One reason is that the substantial revisions make the new posts substantially different — making different claims, coming to different conclusions, offering different reasons. The old post is an ancestor, but it’s not the same creature anymore.

Another reason is that some of the original posts I’m recycling are from my ancient Blogspot blog, from whose backend I am locked out after a recent Google update/migration — and I fear that the blog itself may disappear, which would leave my updated posts with back-links to nowhere. Bloggers tend to view back-links to nowhere as a very bad thing.

The whole question of “self-plagiarism” as an ethical problem is an interesting one, since I think there’s a relevant difference between self-plagiarism and ethical reuse.

Plagiarism, after all, is use of someone else’s words or ideas (or data, or source-code, etc.) without proper attribution. If you’re reusing your own words or ideas (or whatnot), it’s not like you’re misrepresenting them as your own when they’re really someone else’s.

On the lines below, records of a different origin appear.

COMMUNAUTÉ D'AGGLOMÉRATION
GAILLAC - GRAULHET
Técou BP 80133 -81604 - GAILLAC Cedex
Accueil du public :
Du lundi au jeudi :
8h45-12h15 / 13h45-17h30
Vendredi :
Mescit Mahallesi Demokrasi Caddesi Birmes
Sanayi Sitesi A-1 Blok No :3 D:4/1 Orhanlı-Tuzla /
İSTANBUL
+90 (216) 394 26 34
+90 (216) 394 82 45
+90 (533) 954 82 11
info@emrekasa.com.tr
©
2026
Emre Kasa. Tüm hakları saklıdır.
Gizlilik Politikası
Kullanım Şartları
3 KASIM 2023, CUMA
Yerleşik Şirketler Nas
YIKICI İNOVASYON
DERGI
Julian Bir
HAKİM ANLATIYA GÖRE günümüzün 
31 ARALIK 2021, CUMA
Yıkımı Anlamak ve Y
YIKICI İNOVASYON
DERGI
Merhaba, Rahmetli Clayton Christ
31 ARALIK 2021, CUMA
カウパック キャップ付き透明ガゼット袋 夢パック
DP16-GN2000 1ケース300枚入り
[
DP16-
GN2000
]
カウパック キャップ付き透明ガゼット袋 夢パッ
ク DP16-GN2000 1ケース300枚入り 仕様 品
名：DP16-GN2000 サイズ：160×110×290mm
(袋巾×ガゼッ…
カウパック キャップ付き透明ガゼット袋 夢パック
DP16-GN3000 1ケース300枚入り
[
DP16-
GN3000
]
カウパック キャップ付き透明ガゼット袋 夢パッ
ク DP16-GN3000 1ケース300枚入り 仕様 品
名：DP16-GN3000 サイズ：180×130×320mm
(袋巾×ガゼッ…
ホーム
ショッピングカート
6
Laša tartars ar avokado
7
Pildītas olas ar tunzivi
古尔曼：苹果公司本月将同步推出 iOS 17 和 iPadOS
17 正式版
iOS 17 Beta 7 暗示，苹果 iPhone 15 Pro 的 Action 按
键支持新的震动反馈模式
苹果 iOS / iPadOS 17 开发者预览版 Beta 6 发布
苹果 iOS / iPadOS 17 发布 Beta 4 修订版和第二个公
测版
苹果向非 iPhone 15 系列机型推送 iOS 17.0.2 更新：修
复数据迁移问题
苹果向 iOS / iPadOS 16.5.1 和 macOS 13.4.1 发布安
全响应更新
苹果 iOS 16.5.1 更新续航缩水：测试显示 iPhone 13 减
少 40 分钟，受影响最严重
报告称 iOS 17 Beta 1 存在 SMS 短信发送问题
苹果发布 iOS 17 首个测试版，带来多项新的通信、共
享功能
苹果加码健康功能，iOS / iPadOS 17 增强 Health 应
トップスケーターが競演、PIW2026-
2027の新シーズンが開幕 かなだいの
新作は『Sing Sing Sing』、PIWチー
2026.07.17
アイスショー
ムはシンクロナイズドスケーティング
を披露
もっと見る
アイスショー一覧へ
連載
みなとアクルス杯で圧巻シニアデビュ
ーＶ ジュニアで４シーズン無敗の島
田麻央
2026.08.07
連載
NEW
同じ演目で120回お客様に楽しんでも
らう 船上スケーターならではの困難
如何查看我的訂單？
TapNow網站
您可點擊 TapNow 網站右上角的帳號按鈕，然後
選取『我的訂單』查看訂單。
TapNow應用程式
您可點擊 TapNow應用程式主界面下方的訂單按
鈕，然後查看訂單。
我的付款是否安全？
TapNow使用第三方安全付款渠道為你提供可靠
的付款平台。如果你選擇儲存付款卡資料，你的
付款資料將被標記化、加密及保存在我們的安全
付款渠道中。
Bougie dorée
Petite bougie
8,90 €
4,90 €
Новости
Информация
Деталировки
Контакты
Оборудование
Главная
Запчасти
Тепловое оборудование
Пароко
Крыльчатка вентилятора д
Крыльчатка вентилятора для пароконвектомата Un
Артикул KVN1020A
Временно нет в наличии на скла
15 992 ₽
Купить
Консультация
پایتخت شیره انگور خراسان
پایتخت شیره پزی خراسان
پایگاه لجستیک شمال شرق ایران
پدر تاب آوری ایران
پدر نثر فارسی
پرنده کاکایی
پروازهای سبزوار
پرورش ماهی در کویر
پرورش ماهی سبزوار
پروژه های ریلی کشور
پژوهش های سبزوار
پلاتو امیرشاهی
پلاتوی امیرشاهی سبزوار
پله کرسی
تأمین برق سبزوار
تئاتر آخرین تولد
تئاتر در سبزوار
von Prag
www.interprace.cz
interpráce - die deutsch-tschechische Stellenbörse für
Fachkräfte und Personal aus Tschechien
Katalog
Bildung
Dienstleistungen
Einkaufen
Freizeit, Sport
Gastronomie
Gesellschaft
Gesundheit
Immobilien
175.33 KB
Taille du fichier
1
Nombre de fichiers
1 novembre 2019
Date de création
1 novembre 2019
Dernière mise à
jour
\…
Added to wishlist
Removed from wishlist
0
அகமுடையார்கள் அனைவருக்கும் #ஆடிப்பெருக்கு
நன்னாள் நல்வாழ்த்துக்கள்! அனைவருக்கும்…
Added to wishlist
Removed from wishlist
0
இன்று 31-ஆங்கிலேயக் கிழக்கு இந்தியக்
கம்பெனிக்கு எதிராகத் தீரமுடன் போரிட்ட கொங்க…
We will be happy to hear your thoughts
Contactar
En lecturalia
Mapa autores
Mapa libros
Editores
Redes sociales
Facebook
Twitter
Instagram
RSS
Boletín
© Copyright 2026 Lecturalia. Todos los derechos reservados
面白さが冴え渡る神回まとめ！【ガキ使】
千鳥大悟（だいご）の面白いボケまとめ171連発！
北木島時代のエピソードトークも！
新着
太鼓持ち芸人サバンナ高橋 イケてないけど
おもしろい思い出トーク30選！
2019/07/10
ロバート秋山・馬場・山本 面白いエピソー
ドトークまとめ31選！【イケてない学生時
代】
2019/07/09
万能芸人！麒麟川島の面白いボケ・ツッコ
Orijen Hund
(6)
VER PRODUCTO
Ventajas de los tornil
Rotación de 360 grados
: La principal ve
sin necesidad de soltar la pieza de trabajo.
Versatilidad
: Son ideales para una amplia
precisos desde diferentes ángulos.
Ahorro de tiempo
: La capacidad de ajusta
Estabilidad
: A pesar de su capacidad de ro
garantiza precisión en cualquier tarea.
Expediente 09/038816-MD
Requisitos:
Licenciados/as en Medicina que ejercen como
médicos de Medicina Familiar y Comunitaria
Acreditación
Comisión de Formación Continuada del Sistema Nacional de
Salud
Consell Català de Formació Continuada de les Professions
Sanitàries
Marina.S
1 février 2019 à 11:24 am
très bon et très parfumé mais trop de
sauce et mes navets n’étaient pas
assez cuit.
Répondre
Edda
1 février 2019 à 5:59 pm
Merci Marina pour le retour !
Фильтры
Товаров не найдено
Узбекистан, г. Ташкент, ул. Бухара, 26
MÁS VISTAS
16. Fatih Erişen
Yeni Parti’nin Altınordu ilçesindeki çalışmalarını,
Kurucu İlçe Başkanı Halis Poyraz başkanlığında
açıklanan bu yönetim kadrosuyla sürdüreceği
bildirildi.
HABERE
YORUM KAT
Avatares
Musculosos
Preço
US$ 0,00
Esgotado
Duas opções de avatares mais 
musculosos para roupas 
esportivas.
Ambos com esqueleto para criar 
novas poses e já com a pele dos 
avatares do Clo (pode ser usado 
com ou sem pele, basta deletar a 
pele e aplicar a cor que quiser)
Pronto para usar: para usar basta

There are instances, however, where self-reuse presents gets people rightly exercised. For example, some scientists reuse their own stuff to create the appearance in the scientific literature that they’ve conducted more experimental studies than they actually have, or that there are more published results supporting their hypotheses than there really are. This kind of artificial multiplication of scientific studies is ethically problematic because it is intended to mislead (and indeed, may succeed in misleading), not because the scientists involved haven’t given fair credit to the earlier time-slices of themselves. (A recent editorial for ACS Nano gives a nice discussion of other problematic aspects of “self-plagiarism” within the context of scientific publishing.)

The right ethical diagnosis of the controversy du jour may depend in part on whether journalistic ethics forbid reuse (explicitly or implicitly) — and if so, on whether (or in what conditions) bloggers count as journalists. At some level, this goes beyond what is spelled out in one’s blogging contract and turns also on the relationship between the blogger and the reader. What kind of expectations can the reader have of the blogger? What kind of expectations ought the reader to have of the blogger? To the extent that blogging is a conversation of a sort (especially when commenting is enabled), is it appropriate for that conversation to loop back to territory visited before, or is the blogger obligated always to break new ground?

And, if the readers are harmed when the blogger recycles her own back-catalogue, what exactly is the nature of that harm?